Task to complete -
Given these entries, repeat exactly the lines starting with the one that has "Vi erbjuder inte" and going on through the one that has "В проектировании", both included, but none of the pictures.

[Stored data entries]
____________________
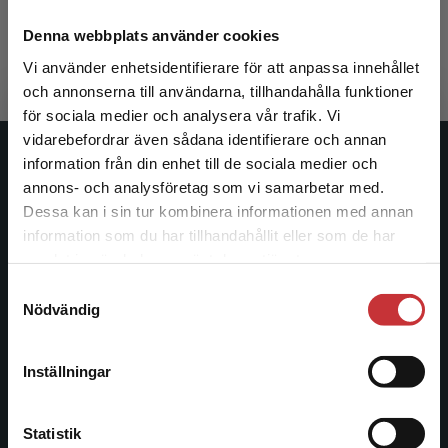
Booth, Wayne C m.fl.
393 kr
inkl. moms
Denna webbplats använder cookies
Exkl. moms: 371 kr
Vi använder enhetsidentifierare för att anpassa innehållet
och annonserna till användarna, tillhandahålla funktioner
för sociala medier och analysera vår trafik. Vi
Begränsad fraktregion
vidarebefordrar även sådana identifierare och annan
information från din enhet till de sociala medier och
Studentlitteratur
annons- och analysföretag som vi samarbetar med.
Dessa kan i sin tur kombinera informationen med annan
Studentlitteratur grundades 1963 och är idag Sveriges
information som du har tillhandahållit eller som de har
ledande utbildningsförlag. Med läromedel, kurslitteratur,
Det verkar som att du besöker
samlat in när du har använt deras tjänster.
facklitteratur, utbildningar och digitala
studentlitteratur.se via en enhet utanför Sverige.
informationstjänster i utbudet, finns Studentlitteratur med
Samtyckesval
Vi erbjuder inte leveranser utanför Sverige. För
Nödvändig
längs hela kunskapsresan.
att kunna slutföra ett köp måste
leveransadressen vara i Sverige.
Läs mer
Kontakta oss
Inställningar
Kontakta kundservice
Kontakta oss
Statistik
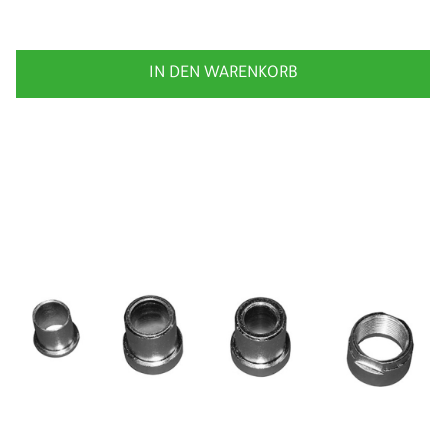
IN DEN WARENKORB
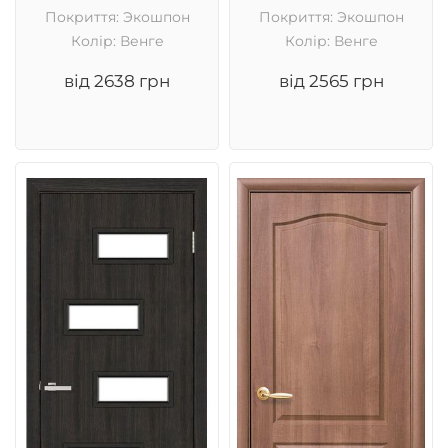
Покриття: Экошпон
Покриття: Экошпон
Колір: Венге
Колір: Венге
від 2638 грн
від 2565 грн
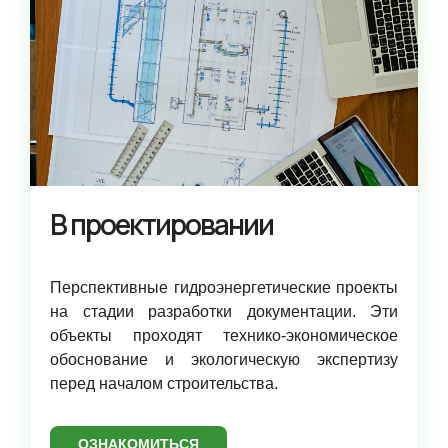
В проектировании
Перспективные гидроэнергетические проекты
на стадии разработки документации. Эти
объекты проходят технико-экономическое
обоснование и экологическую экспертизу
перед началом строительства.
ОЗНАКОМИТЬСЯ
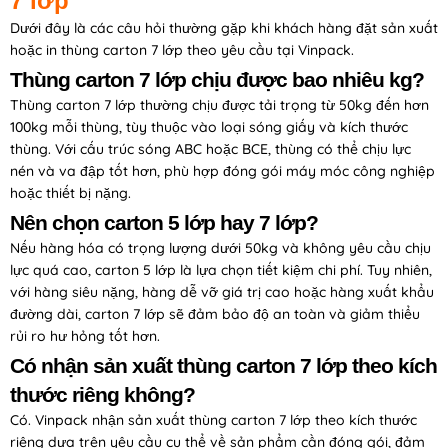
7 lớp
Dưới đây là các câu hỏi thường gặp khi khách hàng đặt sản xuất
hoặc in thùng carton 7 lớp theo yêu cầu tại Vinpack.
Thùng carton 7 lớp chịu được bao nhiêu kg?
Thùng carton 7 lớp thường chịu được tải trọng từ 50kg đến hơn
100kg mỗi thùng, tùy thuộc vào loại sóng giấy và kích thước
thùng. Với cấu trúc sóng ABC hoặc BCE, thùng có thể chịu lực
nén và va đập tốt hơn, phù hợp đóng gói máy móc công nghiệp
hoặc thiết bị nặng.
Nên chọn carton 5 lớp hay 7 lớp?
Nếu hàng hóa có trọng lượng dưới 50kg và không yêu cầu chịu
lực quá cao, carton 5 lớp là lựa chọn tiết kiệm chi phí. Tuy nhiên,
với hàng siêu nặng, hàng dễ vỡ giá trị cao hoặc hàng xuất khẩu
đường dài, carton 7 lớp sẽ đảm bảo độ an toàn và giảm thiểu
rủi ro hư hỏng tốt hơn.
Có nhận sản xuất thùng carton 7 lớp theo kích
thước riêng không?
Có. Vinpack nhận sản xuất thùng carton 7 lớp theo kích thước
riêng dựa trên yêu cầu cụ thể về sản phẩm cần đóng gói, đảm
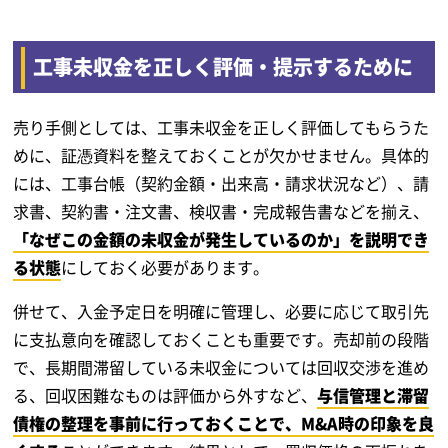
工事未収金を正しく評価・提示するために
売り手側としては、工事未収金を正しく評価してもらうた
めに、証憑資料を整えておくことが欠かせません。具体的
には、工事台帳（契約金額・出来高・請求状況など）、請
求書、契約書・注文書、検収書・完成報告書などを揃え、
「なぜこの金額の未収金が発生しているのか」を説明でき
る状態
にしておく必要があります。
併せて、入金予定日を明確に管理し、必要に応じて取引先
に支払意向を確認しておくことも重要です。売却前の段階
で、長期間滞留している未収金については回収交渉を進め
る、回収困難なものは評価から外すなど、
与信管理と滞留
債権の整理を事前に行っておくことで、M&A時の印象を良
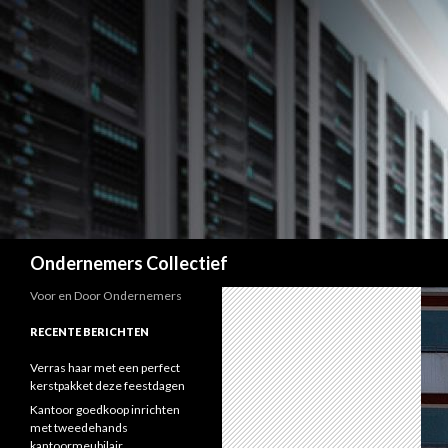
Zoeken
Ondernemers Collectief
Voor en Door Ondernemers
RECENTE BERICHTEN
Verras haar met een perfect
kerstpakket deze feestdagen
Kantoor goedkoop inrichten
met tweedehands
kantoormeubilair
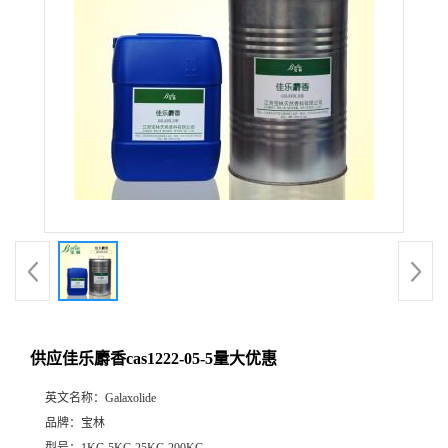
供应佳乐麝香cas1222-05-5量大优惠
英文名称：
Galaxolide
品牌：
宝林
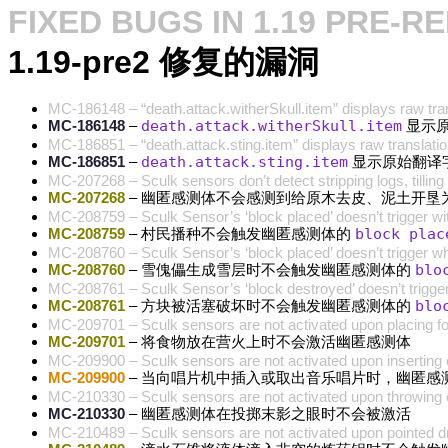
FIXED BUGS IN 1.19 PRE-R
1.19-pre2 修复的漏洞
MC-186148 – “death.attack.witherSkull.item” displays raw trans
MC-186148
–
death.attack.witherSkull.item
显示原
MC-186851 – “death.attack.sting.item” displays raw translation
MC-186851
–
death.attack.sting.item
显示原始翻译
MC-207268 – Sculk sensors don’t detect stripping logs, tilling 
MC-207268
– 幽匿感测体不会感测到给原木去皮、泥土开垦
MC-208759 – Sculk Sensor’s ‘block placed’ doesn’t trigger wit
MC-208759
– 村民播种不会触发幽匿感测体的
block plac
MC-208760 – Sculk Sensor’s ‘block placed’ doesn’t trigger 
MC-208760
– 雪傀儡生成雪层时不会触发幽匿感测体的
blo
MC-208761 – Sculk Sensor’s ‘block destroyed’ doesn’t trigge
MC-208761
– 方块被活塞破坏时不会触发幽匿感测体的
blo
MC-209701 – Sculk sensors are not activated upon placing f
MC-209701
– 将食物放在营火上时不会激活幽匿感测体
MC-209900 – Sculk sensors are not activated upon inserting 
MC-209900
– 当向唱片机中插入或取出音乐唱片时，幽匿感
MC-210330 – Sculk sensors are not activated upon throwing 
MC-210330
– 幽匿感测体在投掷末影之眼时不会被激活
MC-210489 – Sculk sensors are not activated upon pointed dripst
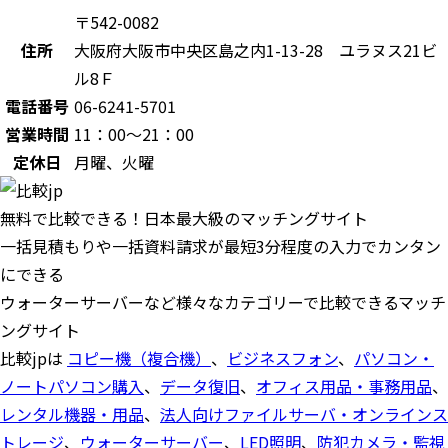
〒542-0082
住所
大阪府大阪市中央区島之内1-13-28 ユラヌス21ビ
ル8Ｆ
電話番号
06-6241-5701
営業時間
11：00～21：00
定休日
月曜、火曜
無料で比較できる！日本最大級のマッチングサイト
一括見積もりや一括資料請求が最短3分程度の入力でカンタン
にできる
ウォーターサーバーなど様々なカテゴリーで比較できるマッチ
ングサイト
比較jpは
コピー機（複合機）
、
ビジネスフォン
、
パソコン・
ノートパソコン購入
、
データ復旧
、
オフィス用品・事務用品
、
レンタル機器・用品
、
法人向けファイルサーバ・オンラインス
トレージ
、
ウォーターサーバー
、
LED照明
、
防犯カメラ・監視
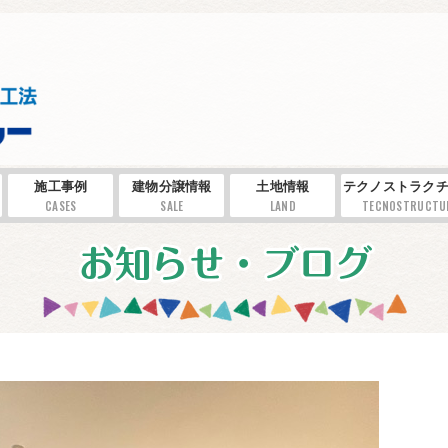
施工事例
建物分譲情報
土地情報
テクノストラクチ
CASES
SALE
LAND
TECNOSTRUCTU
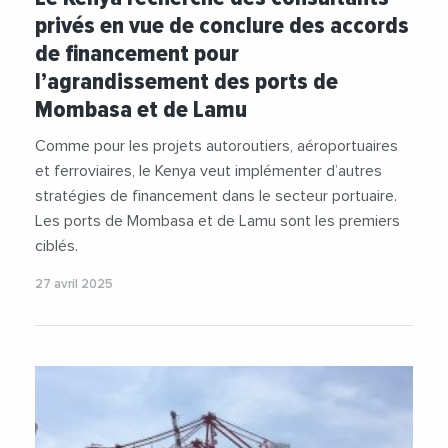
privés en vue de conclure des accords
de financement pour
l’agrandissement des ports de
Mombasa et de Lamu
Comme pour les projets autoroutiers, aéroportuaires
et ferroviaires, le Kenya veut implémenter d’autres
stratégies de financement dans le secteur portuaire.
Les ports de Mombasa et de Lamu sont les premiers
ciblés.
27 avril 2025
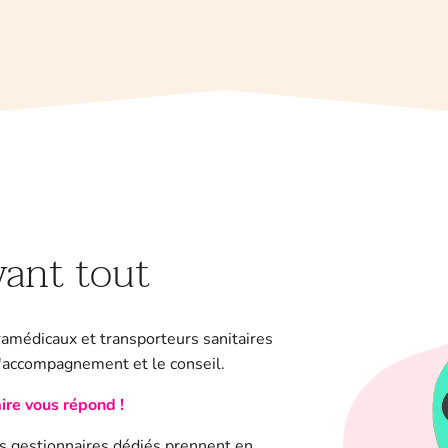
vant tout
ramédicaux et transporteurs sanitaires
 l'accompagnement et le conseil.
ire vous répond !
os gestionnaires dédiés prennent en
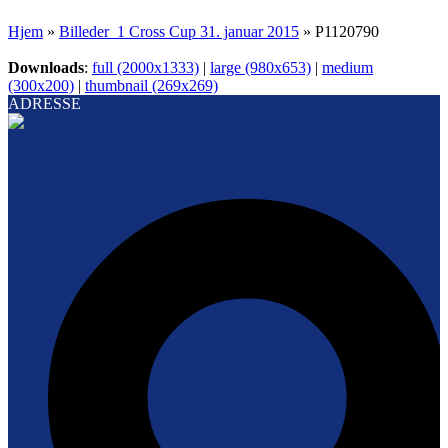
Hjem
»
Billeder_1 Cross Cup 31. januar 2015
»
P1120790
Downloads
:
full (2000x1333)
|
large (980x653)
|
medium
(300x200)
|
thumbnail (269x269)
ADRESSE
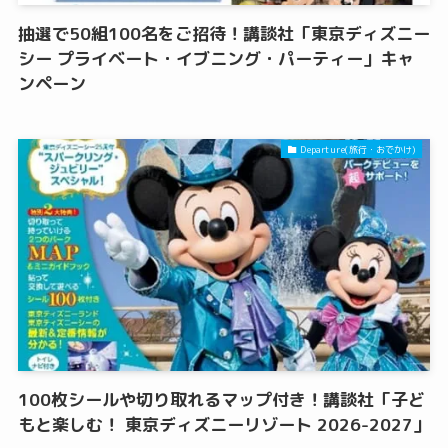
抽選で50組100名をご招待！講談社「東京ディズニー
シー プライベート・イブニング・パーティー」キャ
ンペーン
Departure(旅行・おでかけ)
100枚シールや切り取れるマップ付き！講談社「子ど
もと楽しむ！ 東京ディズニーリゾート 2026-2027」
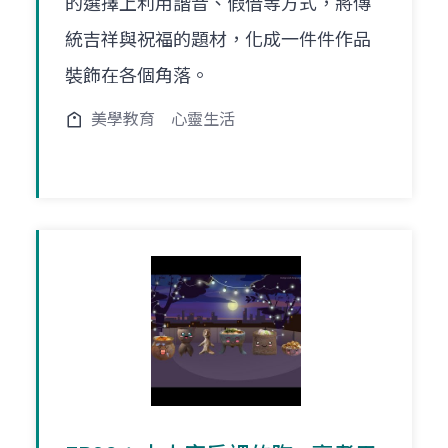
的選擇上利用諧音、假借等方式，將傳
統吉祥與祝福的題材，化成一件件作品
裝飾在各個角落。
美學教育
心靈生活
____________________
Solved exercise -
Vi erbjuder inte leveranser utanför Sverige. För
Nödvändig
längs hela kunskapsresan.
att kunna slutföra ett köp måste
leveransadressen vara i Sverige.
Läs mer
Kontakta oss
Inställningar
Kontakta kundservice
Kontakta oss
Statistik
IN DEN WARENKORB
Покриття: Экошпон
Покриття: Экошпон
Колір: Венге
Колір: Венге
від 2638 грн
від 2565 грн
В проектировании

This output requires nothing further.